The game was on. They sat on the couch, moving closer and closer, the boys getting drunk, the girls getting giggly and excited. They teased and flirted and made fun of each other, the boys commanding the girls to do things, like pick a piece of paper up off the floor. The girls would fiercely resist and then do it, pouting and flouncing. There was a thick current of feeling coursing through the room, a wide band of glittering yellow-gold that swept them off the floor and into another sphere. At first Justine stood aloof and looked at this process with wonder; then she let it move her.

Greg and Deidre left the room, disappearing behind a closed door. The two other boys became rougher and more demanding; one of them told Dody to make him a drink, and when she didn’t move fast enough, he grabbed her hair and pulled her toward the kitchen. “You leave my friend alone!” Justine yelled in the phony little-girl voice employed by sluts and whores the world over (and she an actual little girl!) as she leapt up to grab the boy’s shirt, pummeling his back with deliberate futility. She and Dody overpowered him and pinned him to the wall, greedily savaging him with
tickling fingers until his friend leapt off the couch and the girls ran screaming until they were cornered in a parental closet.

“You guys are really gonna get it now,” advised the blank-eyed boy. “You have to stay in here and wait while we decide what we’re gonna do. You have to stand back to back with your hands behind you.”

The boys left the room, and they did as they were told, standing and telling each other how afraid they were in thrilled voices. “Do you think we should try and run for it?” asked Dody. “No, we’d better not,” Justine said. “They’d really kill us then.” Justine thought of her parents sitting at the table eating dinner, her mother daintily picking an errant morsel from her teeth, and for a minute she actually did feel afraid. What if she really was in another sphere and couldn’t get back to the old one? Then she relaxed; but of course, it would be as simple as the times she lay in bed and, putting her hand between her legs, became a victim nailed to a wall, and then, as her body regained its tempo, became Justine once more.

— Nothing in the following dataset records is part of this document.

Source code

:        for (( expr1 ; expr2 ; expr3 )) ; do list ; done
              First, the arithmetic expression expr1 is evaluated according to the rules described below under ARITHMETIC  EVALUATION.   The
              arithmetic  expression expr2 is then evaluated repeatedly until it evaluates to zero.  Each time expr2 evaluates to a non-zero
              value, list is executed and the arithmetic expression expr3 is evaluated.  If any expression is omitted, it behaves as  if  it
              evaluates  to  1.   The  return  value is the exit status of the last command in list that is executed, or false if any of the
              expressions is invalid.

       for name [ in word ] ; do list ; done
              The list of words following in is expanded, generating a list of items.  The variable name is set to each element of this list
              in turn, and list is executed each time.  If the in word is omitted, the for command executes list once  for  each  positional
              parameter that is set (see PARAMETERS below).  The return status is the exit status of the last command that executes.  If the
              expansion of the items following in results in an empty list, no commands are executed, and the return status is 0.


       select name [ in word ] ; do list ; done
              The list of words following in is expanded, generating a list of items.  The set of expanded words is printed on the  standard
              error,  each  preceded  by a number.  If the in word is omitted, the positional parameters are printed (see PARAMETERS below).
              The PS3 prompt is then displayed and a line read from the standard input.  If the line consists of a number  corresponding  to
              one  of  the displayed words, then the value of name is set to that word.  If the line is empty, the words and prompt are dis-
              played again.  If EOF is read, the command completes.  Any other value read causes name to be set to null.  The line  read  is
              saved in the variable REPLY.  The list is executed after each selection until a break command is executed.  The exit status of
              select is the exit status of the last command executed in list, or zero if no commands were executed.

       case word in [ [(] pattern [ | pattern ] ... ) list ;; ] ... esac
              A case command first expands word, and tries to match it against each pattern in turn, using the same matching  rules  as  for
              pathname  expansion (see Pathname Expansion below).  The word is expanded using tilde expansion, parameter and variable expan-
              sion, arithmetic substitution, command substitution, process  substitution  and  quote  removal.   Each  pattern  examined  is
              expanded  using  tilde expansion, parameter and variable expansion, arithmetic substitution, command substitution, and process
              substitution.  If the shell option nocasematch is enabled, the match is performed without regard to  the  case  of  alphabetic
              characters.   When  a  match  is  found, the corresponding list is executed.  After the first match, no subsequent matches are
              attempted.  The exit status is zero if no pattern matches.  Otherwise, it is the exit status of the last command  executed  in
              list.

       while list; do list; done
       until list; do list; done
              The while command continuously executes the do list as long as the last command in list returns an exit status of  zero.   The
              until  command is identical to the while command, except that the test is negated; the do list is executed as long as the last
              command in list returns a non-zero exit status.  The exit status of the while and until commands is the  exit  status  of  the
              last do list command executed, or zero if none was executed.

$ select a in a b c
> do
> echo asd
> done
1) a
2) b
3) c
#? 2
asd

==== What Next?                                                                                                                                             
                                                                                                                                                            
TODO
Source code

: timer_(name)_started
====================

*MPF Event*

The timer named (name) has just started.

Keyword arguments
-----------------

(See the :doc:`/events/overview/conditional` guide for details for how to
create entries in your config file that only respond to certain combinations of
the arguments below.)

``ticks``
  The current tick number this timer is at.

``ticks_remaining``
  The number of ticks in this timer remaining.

The boys came back into the room. One of them said, “Okay LaRec, follow me.” And Dody sneering, “Oh, I’m really scared,” followed him into the bathroom, visible at the end of a short hall, leaving Justine to stare at this pretty-eyed creature with chiseled features, peachy skin, and no human expression. Her heart pounded. She wanted to sit down. He forbade her. He told her his friend was “going to strip Dody and finger her.” Her underwear became wet. She told him Dody was probably beating his friend’s butt, but no sound of butt-beating emanated from the bathroom. They stood silently, Justine’s breath getting quicker and shallower, every detail of the boy’s bored, sideways-looking face becoming larger by the moment. She felt as if he were right next to her, his breath filling her pores, his smell up her nose. The longer they stood the more genuinely afraid she became. The more afraid she became, the more bolted to the floor she was, her armpits damp, her throat closed, her pelvis inflamed and disconnected from her body, her head disconnected from her neck. She heard Deidre laughing in the bedroom.